Given data —
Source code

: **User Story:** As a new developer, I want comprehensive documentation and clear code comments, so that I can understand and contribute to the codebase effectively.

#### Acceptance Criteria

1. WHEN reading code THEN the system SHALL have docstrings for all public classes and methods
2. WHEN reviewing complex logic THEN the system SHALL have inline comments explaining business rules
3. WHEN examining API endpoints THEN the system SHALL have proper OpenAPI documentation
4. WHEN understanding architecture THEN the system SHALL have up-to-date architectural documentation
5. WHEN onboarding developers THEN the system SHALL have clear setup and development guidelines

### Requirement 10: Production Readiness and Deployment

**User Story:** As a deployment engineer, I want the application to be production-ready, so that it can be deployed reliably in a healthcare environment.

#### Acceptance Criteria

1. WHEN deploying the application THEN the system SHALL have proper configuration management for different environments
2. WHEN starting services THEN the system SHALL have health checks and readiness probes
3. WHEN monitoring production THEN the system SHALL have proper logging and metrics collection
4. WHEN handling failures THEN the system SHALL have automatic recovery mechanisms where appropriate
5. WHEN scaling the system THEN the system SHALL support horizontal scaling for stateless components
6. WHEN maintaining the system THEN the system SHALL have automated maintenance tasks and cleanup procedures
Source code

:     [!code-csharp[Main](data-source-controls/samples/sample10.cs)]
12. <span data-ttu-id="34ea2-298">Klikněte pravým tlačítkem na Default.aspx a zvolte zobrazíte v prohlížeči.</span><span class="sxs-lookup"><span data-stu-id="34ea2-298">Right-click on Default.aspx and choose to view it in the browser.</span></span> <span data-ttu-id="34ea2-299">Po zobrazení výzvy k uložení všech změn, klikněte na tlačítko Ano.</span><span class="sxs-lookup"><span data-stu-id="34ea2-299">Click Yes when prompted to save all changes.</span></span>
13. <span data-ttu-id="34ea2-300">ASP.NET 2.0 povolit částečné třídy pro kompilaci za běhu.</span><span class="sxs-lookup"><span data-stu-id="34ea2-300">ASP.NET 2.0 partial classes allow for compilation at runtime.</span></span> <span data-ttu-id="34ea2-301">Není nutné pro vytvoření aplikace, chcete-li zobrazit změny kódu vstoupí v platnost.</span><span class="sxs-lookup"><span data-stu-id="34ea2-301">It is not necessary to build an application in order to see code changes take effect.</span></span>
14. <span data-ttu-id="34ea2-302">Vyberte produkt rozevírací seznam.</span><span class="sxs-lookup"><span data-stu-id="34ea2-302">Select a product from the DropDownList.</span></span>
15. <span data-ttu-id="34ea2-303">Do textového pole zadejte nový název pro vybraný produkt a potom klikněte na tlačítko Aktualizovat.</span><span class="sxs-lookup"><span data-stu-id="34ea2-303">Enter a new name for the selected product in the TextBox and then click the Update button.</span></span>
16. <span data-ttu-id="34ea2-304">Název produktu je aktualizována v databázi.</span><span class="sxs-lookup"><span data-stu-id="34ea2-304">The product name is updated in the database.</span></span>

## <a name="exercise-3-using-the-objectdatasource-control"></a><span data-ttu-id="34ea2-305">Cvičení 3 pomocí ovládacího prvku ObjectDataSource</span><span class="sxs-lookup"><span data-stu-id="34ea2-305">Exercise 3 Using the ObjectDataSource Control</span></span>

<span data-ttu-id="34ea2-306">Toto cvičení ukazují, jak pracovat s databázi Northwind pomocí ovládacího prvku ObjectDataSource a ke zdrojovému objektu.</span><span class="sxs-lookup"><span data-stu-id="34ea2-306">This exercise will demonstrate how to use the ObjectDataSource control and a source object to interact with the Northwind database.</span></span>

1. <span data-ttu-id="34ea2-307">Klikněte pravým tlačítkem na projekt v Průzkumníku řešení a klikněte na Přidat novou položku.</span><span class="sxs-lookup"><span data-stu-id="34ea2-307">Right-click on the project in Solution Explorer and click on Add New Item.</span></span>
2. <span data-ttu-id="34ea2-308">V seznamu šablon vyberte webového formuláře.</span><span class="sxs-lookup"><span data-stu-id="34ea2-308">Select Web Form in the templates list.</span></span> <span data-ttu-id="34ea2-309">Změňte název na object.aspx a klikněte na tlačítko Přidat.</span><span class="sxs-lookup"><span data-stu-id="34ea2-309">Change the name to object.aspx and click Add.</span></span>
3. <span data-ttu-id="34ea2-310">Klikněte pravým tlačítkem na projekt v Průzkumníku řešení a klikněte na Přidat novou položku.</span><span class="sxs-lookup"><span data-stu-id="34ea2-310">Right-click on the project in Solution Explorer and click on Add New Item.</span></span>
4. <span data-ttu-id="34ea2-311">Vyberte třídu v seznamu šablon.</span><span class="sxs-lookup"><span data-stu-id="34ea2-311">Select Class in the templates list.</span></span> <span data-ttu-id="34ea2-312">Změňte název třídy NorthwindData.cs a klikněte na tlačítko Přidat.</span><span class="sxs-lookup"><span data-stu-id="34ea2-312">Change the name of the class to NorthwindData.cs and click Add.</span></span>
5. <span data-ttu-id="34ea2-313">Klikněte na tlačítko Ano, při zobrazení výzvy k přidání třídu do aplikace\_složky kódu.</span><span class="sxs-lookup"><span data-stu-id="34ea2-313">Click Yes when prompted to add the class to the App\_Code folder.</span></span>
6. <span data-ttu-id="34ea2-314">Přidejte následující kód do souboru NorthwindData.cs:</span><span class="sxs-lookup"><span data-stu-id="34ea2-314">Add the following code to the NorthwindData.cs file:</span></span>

Task details —
Reproduce verbatim the lines of the records from the line with "1. WHEN deploying" up to and including the line with "6. WHEN maintaining".

Output of the task —
1. WHEN deploying the application THEN the system SHALL have proper configuration management for different environments
2. WHEN starting services THEN the system SHALL have health checks and readiness probes
3. WHEN monitoring production THEN the system SHALL have proper logging and metrics collection
4. WHEN handling failures THEN the system SHALL have automatic recovery mechanisms where appropriate
5. WHEN scaling the system THEN the system SHALL support horizontal scaling for stateless components
6. WHEN maintaining the system THEN the system SHALL have automated maintenance tasks and cleanup procedures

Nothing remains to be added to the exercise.